Das veränderte aber doch auch das Arbeitsleben ihres Vaters, oder?

Das Leben eines Eisenbahners war damals nicht einfach. Es gehörte schon viel Liebe zu diesem Beruf. Im Jahre 1930 wurde mein Vater als Ablöser zu Bahnhof Popiollen/Albrechtswiesen, Strecke Angerburg-Goldap, versetzt. Jetzt erlebte ich die Eisenbahn hautnah und das an jedem Tag. Ich durfte mit in das Büro, sah wie die Fahrkarten verkauft wurden, erlebte das Rangieren einens Güterzuges und durfte sogar auf eine Lok. Das war ein Glück. Jetzt stand es für mich endgültig fest - ich werde Eisenbahner. Geld musste und wollte ich unbedingt verdienen, also arbeitete ich auf den umliegenden Gütern und in einer Ziegelei am Brennofen.

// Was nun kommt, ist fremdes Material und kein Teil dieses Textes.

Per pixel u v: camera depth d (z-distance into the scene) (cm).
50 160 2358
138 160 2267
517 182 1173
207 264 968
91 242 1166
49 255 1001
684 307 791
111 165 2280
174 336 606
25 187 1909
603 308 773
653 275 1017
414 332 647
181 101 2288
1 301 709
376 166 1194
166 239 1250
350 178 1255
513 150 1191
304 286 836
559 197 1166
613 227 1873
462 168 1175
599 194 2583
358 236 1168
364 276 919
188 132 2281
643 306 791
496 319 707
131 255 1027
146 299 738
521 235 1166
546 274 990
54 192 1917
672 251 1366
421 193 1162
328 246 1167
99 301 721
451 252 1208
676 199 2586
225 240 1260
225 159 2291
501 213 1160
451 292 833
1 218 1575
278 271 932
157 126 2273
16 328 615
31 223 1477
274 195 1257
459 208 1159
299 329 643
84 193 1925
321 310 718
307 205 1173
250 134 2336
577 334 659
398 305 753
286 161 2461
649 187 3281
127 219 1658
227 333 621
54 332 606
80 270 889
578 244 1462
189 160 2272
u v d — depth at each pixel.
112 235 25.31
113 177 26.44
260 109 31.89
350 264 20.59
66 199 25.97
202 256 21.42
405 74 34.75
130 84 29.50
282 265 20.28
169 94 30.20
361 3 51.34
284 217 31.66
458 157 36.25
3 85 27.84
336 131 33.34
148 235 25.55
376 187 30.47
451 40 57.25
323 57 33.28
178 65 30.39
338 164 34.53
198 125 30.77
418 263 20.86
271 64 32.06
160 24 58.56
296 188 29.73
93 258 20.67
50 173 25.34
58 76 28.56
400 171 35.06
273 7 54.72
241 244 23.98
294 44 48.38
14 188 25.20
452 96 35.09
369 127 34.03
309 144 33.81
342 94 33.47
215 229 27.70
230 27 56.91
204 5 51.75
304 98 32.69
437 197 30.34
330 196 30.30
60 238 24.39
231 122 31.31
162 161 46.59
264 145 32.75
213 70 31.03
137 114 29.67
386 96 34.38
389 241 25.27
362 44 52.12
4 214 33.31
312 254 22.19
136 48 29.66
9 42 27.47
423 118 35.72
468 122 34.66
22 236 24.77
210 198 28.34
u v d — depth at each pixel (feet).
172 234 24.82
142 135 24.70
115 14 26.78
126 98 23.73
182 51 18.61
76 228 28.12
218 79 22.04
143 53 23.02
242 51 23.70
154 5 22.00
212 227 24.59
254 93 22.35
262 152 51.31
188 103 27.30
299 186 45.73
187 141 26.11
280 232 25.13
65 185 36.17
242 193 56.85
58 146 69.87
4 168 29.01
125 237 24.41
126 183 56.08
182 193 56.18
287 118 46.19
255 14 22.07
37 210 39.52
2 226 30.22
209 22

Haben sie damals auch eine Lehrstelle bekommen?

Durch einen reinen Zufall bekam ich eine Lehrstelle als kaufmännischer Lehrling bei der Firma "Carl Toffert" in Goldap. Zur Firma gehörte auch ein Restaurant. Die Lehre dauerte 3 ½ Jahre. Einen Lehrvertrag bekam ich aber nicht. Alles wurde mit Handschlag bekräftigt und auch gehalten. Damals gab es das noch, dieses unausgesprochene Vertrauensverhältnis. Ein Lehrlingsentgeld gab es nicht, Essen und Wohnen waren jedoch kostenlos. Außerdem bekam ich im ersten Lehrjahr zu Weihnachten eine Krawatte, im zweiten Lehrjahr eine Hose und im dritten Lehrjahr Stoff für einen Anzug. Die Ladenöffnungszeiten betrugen 12 Stunden. Anschließend wurde der Laden gesäubert und oft musste dann noch im Restaurant bis zur Polizeistunde bedient werden. Zur Firma gehörten auch eine Düngemittel-, Getreide- und Eisenwarenhandlung sowie eine Kaffeerösterei und eine Likörfabrik. Das Tätigkeitsfeld war sehr groß. Es wurde von allen Lehrlingen sehr viel abverlangt. Einmal in der Woche besuchte ich die Berufschule. Ich lernte Maschineschreiben, Stenographie, Buchführung und Warenkunde, konnte mein Allgemeinwissen verbessern. Es war eine gute Vorstufe für meinen späteren Eisenbahnberuf.

Wie erlebten sie die Machtübernahme durch die Faschisten im Jahr 1933, dieses Ereignis lag doch genau in ihrer Lehrzeit.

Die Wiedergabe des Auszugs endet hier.